Cooke must stop raising Atlantic salmon in its net pens by 2022, because state lawmakers voted to phase out farming nonnative fish in Washington waters two years ago.

The litigants argue WDFW should have considered the end of Atlantic salmon rearing, and empty net pens, as part of its analysis of how the species switch would affect the environment.

"When the law passed, it essentially ended the industry," said Hallie Templeton, a senior oceans campaigner with Friends of the Earth, a plaintiff. "That changed the baseline."

The litigants also say WDFW did a poor job assessing other environmental impacts, that the agency's measures to mitigate potential harm won't work well enough and that WDFW "relied on stale information" for its review because the base proposal for net pen fish farming dates back to 1990.

The nonprofit groups say WDFW should have prepared a full environmental impact statement under state law because the pivot to steelhead would be so significant.



Amy Windrope, WDFW's deputy director, said in a statement that switching from Atlantic salmon to steelhead did not meet the legal threshold for a more thorough level of review than what WDFW performed.

"Our determination was made through a careful review of the current science and included approximately 150 reference documents.
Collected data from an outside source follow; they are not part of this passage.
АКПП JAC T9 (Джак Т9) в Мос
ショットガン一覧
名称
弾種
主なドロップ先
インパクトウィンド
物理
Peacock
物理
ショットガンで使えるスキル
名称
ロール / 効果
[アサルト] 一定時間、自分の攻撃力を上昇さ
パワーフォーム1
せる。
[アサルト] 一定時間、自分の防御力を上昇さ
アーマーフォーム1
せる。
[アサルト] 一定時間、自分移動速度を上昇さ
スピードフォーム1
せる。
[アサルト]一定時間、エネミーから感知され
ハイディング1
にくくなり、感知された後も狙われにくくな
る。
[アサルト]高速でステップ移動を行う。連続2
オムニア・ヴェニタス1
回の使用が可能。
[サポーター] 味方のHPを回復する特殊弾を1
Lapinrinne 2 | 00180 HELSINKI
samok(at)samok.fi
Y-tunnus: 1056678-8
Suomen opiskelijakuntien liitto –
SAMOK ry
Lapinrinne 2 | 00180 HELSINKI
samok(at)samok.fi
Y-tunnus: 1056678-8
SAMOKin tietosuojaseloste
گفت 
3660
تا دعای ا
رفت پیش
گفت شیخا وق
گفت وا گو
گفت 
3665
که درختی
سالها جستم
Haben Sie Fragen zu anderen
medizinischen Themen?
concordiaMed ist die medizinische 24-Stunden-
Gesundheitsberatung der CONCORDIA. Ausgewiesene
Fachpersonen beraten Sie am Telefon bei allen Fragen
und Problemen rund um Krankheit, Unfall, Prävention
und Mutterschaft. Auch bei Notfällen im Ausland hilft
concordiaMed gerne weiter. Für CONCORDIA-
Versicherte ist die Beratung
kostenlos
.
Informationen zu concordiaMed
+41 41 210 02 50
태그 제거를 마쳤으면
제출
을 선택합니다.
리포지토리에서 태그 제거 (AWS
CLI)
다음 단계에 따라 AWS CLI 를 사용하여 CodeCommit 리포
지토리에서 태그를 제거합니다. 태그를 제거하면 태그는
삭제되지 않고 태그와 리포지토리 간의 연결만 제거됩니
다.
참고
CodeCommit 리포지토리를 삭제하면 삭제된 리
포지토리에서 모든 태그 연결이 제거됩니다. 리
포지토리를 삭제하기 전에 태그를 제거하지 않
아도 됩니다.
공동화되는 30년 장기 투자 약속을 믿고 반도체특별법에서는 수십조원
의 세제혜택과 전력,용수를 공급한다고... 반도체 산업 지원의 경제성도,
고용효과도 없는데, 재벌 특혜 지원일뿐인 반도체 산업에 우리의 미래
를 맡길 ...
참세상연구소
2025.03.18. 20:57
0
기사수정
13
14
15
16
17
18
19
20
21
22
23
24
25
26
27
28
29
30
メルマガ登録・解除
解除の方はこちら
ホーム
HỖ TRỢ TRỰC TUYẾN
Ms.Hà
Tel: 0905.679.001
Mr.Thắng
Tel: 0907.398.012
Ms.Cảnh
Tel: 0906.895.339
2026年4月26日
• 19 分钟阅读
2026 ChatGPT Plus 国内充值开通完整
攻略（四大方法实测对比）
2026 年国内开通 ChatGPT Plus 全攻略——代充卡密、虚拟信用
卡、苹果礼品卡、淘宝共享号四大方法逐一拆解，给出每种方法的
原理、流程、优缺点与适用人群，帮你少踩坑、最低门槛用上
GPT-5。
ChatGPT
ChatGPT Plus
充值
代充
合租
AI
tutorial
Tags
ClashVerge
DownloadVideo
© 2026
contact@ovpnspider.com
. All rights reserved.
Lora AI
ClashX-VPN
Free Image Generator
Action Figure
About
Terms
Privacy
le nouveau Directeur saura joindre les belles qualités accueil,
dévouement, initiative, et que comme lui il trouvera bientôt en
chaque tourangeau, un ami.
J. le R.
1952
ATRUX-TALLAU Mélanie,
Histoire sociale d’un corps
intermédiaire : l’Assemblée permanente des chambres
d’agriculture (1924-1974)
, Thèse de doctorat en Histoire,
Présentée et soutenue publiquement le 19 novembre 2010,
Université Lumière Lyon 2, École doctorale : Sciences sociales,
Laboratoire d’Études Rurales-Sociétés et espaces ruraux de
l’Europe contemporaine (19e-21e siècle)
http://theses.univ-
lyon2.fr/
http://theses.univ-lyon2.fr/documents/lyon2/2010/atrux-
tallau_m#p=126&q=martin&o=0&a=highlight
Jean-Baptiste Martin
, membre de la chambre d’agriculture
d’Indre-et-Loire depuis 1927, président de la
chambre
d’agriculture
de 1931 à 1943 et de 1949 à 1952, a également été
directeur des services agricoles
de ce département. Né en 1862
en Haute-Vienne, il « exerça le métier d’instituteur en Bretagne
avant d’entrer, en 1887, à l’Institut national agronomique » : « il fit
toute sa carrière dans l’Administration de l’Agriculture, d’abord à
We did refer to the 1990 Environmental Impact statement, but it was not the basis of our decision," Windrope said, adding that the switch to steelhead "would not pose significant adverse environmental impacts."

Joel Richardson, a spokesman for Cooke Aquaculture Pacific, declined to comment.

Jeanne McKnight, of the Northwest Aquaculture Alliance, in an emailed statement described the environmental groups' action as a "frivolous lawsuit" intended to "delay the project," and added that the lawsuit would harm the region's seafood economy.

Cooke is partnering with the Jamestown S'Klallam Tribe at its Port Angeles net pen site.

Kurt Grinnell, a tribal council member and the CEO of Jamestown Seafood and Aquaculture, said the tribe sees great economic opportunity in raising steelhead in net pens.

Steelhead were once abundant in nearby streams, Grinnell said.

"In the last couple decades, it slowed way down," he said. Raising native stocks "will help offset losses," provide food locally and could boost fish processing in Port Angeles, he said.

Grinnell said he was confident in WDFW's analysis.

"We feel the state of Washington did a great deal of research. They took their time. They crossed every T and dotted every I," he said.